YOUR OBJECTIVE
Extend the opinion piece on AIDS and personal responsibility below, starting after its final sentence.

PASSAGE FOR REVIEW

—————

AIDS may not be caused by HIV (Curator’s Note: missing link). Nevertheless, even if the major contributor the advance states of this disease is the therapy itself, the entire syndrome is always practice related. Certainly, there is not the panick we once saw related to this disease, at least in this country, and a realistic approach does seem to be developing, in spite of efforts of those with vested interests to prevent it.)

Just say no to AIDS.

If there is a terrible disease, and there is some action one can take to insure they never get that disease, and that action is neither dangerous or harmful to one’s self or others, why are people opposed to doing it?

People are probably not opposed to doing it, although there are plenty who are opposed to anyone even suggesting that people do it, usually the same ones that insist drivers wear seat belts and motorcycle riders wear helmets, for their own protection.

The problem is, people do not reason about their sex practices. It is one area of human life where most allow their passions to completely overwhelm their reason, then have an almost self-righteous attitude about it, as though there were something heroic in being out of control to a single desire. It is really no one else’s business if people choose to do this, so long as they are willing to bear the consequences of their choices themselves and don’t try to foist their resulting problems on everyone else. They can do this too, and do, but they better know decent people are not going think their just fine folks and are not going to be real keen about helping them.

In most cases, AIDS is a self-inflicted disease and its victims deserve no pity. In some cases, AIDS is inflicted on others, such as children. Do not claim to pity these innocent victims so long as you feel anything but contempt for those whose practices make it possible for this disease to exist and be inflicted on the innocent.

However contemptible their lifestyle, or whatever despicable practices an AIDS victim may have been guilty of, no decent person feels anything but compassion for the AIDS sufferer, as an AIDS sufferer, or for the sufferer of any disease. Human disease and human suffering are always evil, and no human pain or suffering is ever good.

—————

PROVIDED RECORDS
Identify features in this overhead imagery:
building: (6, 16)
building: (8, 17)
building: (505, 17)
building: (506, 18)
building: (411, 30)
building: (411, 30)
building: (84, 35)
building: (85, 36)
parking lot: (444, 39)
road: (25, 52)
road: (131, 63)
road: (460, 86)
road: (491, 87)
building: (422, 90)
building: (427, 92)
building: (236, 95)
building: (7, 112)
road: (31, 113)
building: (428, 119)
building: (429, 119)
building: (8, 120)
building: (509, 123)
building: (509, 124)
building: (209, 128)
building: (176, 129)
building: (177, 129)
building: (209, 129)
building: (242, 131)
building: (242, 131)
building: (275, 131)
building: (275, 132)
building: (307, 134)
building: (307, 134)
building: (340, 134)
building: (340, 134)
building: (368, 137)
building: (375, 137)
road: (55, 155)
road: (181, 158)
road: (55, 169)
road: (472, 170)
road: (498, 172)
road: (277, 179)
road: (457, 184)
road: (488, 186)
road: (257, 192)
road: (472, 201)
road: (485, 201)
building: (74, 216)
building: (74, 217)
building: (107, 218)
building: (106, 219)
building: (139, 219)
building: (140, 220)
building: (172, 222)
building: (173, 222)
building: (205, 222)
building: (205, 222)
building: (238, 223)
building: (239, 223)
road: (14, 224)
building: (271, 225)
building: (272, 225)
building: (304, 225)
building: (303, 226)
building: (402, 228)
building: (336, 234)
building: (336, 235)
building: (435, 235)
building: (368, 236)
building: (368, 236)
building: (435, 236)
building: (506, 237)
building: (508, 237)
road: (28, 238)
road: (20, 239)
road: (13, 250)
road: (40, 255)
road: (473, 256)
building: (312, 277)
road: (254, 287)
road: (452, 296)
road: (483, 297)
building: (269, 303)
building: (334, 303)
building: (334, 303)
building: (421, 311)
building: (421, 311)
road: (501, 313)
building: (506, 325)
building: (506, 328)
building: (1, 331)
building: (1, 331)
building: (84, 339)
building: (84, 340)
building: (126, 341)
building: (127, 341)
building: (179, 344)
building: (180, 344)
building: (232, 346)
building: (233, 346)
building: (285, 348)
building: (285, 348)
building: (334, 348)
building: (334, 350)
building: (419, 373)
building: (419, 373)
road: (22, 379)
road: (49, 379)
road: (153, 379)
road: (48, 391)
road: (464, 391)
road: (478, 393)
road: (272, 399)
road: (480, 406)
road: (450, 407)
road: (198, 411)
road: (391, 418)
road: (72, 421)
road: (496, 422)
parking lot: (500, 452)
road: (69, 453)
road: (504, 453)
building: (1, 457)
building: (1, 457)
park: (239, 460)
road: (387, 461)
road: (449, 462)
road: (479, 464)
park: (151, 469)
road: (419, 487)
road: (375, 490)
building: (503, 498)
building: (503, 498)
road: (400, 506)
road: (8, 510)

—————

TASK ANSWER
AIDS is a result of a choice, or a number of choices, but AIDS is not the only thing people suffer as a result of irrational choices. There are really evil things that people choose to do that result in a destroyed life or great suffering. It is right that the one that makes the choice bear the consequences of that choice. It is right that the consequences be commensurate with the nature of the choice. No matter what that choice, or what the consequences, however, the fact that a human being must suffer is always a tragedy, whoever or whatever the cause.

Nevertheless, we must not let our sympathy for one’s suffering becloud the fact that those who’s acts cause the suffering of others, of the innocent, deserve for those acts, nothing but our contempt. Their suffering does nothing to right any wrong they have done, but their choices and actions deserve neither our mercy or our forgiveness.

If, beginning tomorrow, men and women never have sex with anyone except their wife or husband, AIDS will disappear from the world in single generation. We can therefore expect AIDS to continue for a long time.

This is just to emphasize the reality that any evil that results from people’s irrational choices is inevitable until human beings themselves change, that is, change themselves.

Question: “But what about the drug addicts that get AIDS form dirty needles?” Answer: They won’t be reading this.

Just in case someone missed the Introduction to Autonomy, this is not a political movement or social agenda. The point is, you do not have to get AIDS, and you do not have to worry about those who do. It’s your choice not to get it, it’s their choice to get it. It is not our mission in life, or yours, to make others make right choices, nor is it our business to wipe up after them.